Warisan Sejarah: Belajar dari Buya Hamka

Warisan Sejarah: Belajar dari Buya Hamka
Sumber :
  • Tangkapan Layar Youtube Mata Najwa

Buya Hamka, atau nama lengkapnya Haji Abdul Malik Karim Amrullah, adalah seorang ulama terkemuka yang dikenal luas di Indonesia. Ia lahir pada tanggal 17 Februari 1908 di Tanjung Batu, Agam, Sumatera Barat dan meninggal pada tanggal 24 Juli 1981 di Jakarta.

Buya Hamka dikenal sebagai seorang intelektual yang produktif dan multidimensi. Ia tidak hanya menjadi seorang ulama dan tokoh agama, namun juga menjadi penulis, sastrawan, sejarawan, dan politisi. Buya Hamka memiliki karya-karya yang sangat luas dan beragam, seperti novel, puisi, cerpen, sejarah, tafsir, dan lain sebagainya.

Salah satu karya terbesar dari Buya Hamka adalah tafsir al-Qur'an yang berjudul Tafsir Al-Azhar. Tafsir ini menjadi salah satu karya monumental dalam sejarah keilmuan Islam di Indonesia. Tafsir Al-Azhar yang merupakan hasil karya seumur hidup itu dikenal sebagai tafsir yang mudah dipahami dan bermanfaat bagi umat Islam.

Selain Tafsir Al-Azhar, Buya Hamka juga menulis banyak buku lainnya, seperti Ayahku (novel), Tenggelamnya Kapal Van Der Wijck (novel), Di Bawah Lindungan Ka'bah (novel), dan Sejarah Umat Islam (sejarah). Karya-karya tersebut tidak hanya menjadi bacaan wajib di kalangan umat Islam, namun juga dijadikan sebagai bahan bacaan di kalangan akademisi dan penggiat sastra.

Pada tahun 1952, Buya Hamka memutuskan untuk terjun ke dunia politik dengan bergabung dalam Partai Masyumi. Ia pernah melamar sebagai anggota Dewan Perwakilan Rakyat dan anggota Majelis Syuro Partai Masyumi. Namun, pada saat terjadi peristiwa G30S/PKI pada tahun 1965, Buya Hamka ditangkap dan dipenjara oleh pemerintah Orde Baru karena terlibat dalam gerakan PKI.

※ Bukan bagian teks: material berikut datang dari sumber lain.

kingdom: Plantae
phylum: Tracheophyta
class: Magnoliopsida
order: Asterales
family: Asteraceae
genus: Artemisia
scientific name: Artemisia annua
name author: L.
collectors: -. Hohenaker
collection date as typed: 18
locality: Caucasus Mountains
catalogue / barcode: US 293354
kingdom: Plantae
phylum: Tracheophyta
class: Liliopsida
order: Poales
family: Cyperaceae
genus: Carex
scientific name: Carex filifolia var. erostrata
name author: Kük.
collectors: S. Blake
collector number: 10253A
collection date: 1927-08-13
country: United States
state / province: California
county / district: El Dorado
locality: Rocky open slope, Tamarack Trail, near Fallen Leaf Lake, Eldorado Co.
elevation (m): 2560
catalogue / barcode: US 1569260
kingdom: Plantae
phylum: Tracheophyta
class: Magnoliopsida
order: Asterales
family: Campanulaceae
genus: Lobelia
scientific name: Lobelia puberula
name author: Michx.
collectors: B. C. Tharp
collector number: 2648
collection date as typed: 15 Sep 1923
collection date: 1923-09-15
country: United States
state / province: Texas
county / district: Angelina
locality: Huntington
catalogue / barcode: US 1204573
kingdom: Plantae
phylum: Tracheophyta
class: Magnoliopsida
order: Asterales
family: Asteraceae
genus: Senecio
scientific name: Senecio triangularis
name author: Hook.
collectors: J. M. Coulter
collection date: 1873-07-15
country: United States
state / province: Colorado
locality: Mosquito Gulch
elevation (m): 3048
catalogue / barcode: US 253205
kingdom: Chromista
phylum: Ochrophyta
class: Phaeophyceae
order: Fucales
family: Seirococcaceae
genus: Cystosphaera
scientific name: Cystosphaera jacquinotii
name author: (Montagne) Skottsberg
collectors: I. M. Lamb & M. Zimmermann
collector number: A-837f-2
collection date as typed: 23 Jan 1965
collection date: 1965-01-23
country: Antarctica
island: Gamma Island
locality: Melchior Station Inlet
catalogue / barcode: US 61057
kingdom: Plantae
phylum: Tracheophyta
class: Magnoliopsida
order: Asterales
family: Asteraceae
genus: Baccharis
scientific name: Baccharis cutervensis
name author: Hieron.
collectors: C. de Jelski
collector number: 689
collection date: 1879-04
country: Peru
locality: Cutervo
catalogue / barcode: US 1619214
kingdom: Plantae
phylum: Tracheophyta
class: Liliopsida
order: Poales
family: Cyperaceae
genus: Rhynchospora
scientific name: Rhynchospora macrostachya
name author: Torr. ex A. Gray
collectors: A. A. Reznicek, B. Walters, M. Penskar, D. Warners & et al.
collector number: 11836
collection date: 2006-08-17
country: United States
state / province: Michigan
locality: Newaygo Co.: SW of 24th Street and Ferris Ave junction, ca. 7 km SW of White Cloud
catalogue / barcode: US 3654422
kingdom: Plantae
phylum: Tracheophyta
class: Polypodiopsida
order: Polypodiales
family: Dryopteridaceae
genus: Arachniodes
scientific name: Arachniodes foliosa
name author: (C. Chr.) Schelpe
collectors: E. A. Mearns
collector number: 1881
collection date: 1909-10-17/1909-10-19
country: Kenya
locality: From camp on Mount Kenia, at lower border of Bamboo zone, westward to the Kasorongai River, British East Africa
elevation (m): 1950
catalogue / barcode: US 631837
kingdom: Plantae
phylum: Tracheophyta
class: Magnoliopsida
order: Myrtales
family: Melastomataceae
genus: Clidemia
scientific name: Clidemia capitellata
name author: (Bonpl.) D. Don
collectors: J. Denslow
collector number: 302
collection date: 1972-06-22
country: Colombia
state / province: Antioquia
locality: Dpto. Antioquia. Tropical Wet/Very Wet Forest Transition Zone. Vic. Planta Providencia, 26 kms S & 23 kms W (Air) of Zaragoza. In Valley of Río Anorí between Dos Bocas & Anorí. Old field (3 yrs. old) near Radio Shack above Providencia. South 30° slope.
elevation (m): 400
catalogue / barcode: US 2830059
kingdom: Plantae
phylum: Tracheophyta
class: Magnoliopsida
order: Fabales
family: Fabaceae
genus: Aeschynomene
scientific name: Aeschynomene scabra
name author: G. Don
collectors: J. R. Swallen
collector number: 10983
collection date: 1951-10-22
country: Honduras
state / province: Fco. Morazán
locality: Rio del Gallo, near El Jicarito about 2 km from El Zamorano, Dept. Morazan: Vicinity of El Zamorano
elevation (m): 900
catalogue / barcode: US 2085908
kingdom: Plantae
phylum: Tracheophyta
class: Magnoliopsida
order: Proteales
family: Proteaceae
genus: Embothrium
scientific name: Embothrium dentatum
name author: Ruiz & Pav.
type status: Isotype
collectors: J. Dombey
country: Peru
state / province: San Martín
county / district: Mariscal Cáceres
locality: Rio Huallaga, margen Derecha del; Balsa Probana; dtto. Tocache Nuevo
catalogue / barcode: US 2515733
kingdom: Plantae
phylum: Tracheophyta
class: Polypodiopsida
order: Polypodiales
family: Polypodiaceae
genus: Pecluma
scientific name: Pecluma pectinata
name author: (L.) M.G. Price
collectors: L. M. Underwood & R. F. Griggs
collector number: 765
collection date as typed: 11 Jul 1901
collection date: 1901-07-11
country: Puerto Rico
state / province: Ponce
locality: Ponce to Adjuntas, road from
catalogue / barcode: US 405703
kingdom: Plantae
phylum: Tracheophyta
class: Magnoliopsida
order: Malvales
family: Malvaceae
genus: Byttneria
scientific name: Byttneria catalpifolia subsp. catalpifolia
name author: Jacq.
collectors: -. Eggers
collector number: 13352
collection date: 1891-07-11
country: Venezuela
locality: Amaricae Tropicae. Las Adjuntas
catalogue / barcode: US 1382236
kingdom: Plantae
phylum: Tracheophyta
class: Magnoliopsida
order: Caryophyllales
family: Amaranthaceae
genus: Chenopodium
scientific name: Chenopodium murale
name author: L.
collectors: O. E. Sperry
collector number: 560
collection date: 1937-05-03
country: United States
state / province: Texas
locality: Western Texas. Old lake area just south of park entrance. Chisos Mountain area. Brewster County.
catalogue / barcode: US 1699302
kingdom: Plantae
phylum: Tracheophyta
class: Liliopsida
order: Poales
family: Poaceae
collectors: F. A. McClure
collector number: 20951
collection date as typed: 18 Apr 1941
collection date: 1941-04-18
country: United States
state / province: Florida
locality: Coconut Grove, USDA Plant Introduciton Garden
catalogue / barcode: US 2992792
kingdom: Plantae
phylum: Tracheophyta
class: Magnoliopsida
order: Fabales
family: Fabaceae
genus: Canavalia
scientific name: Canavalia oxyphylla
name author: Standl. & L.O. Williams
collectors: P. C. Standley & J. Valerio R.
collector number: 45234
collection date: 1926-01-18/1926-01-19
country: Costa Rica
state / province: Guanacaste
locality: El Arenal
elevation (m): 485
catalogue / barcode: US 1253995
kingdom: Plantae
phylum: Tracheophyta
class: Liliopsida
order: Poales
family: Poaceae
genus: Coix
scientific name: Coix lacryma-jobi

Meskipun dipenjara selama 11 bulan, semangat Buya Hamka tidak pudar. Ia tetap produktif dalam menulis dan berdakwah di dalam penjara. Apalagi beberapa bukunya seperti Dari Perbendaharaan Lama dan Dari Perbendaharaan Baru ditulisnya ketika ia berada di dalam penjara.

Selain menjadi ulama dan penulis produktif, Buya Hamka juga dikenal sebagai seorang yang sangat mencintai bahasa dan sastra. Ia pernah menjadi Ketua Dewan Bahasa dan Pustaka dan juga Ketua Persatuan Penulis Indonesia.